Es una de las medicinas más antiguas que existe, con datos que hablan de su uso en las culturas romanas, griegas, china e incas.

Su poder medicinal se basa en la producción de aumento de la temperatura, ya lo decía Hipócrates “Dame una fiebre y puedo curar cualquier enfermedad”, y es eso precisamente lo que produce el sauna, una especie de “fiebre” donde la temperatura aumenta varios grados provocando que los vasos sanguíneos se vasodilaten, lo cual favorece el aumento del bombeo del corazón y la producción de la  excreción de sustancias toxicas por el cuerpo.

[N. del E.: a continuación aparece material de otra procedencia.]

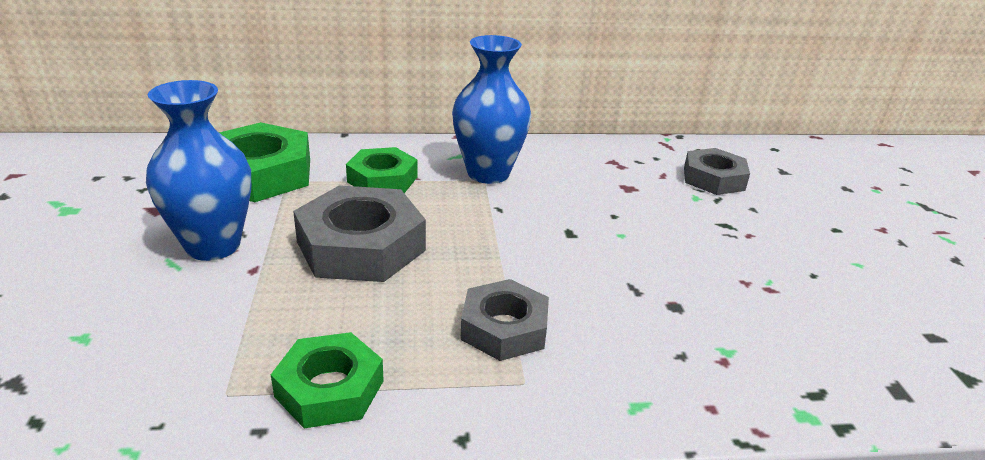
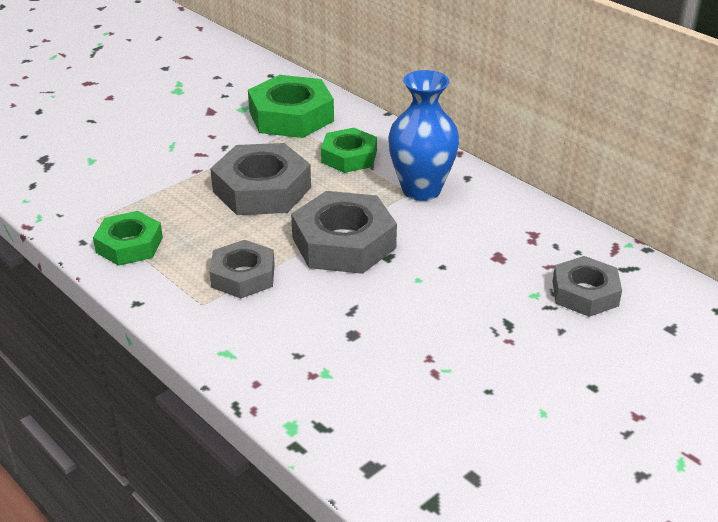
camera: 55 degrees right, 5 degrees up
(213, 246) = (200, 147): blue vase -> none
(520, 244) = (343, 243): none -> grey nut

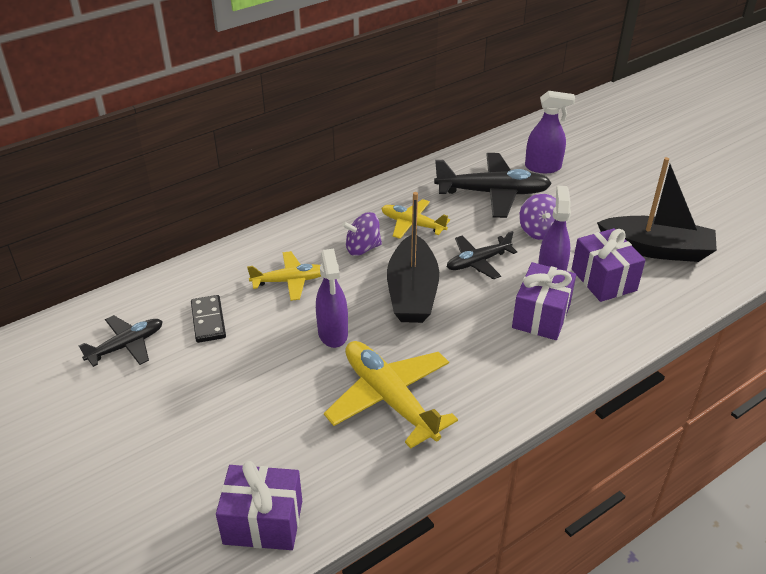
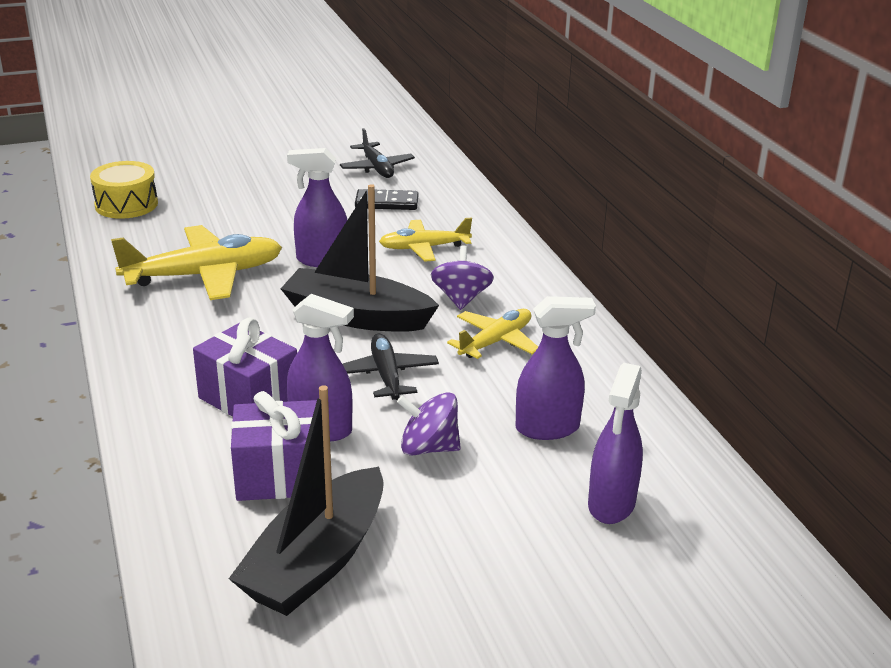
camera: 105 degrees right, 10 degrees down
(263, 522) = (126, 204): purple gift -> yellow drum
(290, 281) = (424, 248): yellow plane -> yellow plane turned 75 degrees clockwise
(493, 193) = (548, 428): black plane -> purple spray bottle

Es que el sudar es una gran terapia medicinal, provoca que tóxicos como la úrea pueda ser expulsada del cuerpo; si la úrea no es eliminada del cuerpo provoca dolores de cabeza frecuentes, vómitos, náuseas y deterioro del estado vital de las personas. El sudar  ayuda a  regular la temperatura corporal del organismo y además mantiene la piel limpia y flexible.

El aumento de la temperatura ayuda a expulsar las bacterias dañinas para la salud del organismo, esto lo hace por medio del sudor y no es un proceso tan difícil, la vasodilatación que provoca, hace que las toxinas se incorporen en la circulación y empiecen a viajar hacia los riñones para ser excretadas en la orina y en el sudor. Por esto es una terapia aconsejada en la mayoría de enfermedades cotidianas como los son el cáncer, la gripa, los dolores de la artritis, las dermatitis o enfermedades de la piel, la baja de defensas. Usted puede agregarle una planta que le ayudará no solo a tener un agradable olor impregnado en su cuerpo sino que favorecerá a que sus células mejoren su metabolismo y expulsen lo negativo.

No pierda la magnífica oportunidad de hacerse un sauna en casa, es fácil, económico y muy saludable. Eso sí, evite los saunas públicos donde muchas personas ingresan a buscar este efecto sanador, porque se imagina Usted cómo quedará impregnada su piel de las tóxinas de los otros?. Reflexiona y sin perder las ganas, lucha constantemente por renovar tu vida, en la búsqueda le la luz en la espiritualidad que será lo único que te proporcionará la Salud, ese tesoro que el Doctor Samel Joab, médico naturista, menciona como el tesoro más grande que un hombre pueda tener.